No era la primera vez que ella volvía acariciando
el acelerador, casi sin apenas tocarlo, dejando que el coche se dejase llevar
por la marea de humo negro que impregnaba la ciudad. A ritmo suave, buscaba que
sus pensamientos se sumergiesen en esa densa lentitud que marcaba el tráfico,
evitando llegar a casa. Los problemas que se acumulaban ahí eran más de los que
cabrían en cualquier historia, más de los que cabían en su corazón. Tantos, que
no le permitían pensar. Su alarmante falta de velocidad era su pequeña forma de
huir, de evadirse, de llorar en soledad.
Quizás fuese porque la luz de su propio mundo
empezaba a apagarse o porque su canto se marchitaba, pero estaba dejando de ser
feliz. Qué duro era encontrar un amor que te apague el brillo de los ojos. ¿Por
qué no lograba sonreír si lo amaba con todas sus fuerzas?

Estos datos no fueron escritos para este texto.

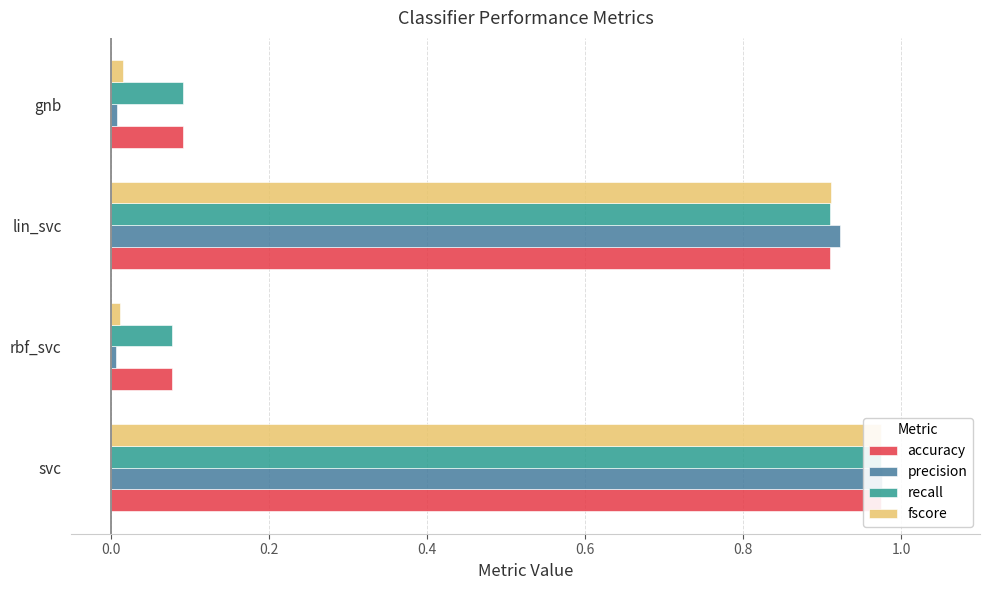

Reading right to left, transcribe all the data shown in this chart.

accuracy: 0.1	0.9	0.1	1.0
precision: 0.0	0.9	0.0	1.0
recall: 0.1	0.9	0.1	1.0
fscore: 0.0	0.9	0.0	1.0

Pero lo que más le alarmaba era ver cómo su rostro
se iluminaba al verla, notar los latidos de su corazón acelerarse y no evitar
sentirse culpable; homicidio prudente de un mundo que habían construido juntos
para quedarse ahí a vivir.
Y, una lágrima tras otra, se fueron volando las
hojas del calendario, barriendo los minutos de las vueltas a casa, hasta que
supo que no habría más regresos en silencio.
A la mañana siguiente, el coche aguardaba junto su
casa, él bajó y vio como ella, esta vez, no ocultaba su llanto.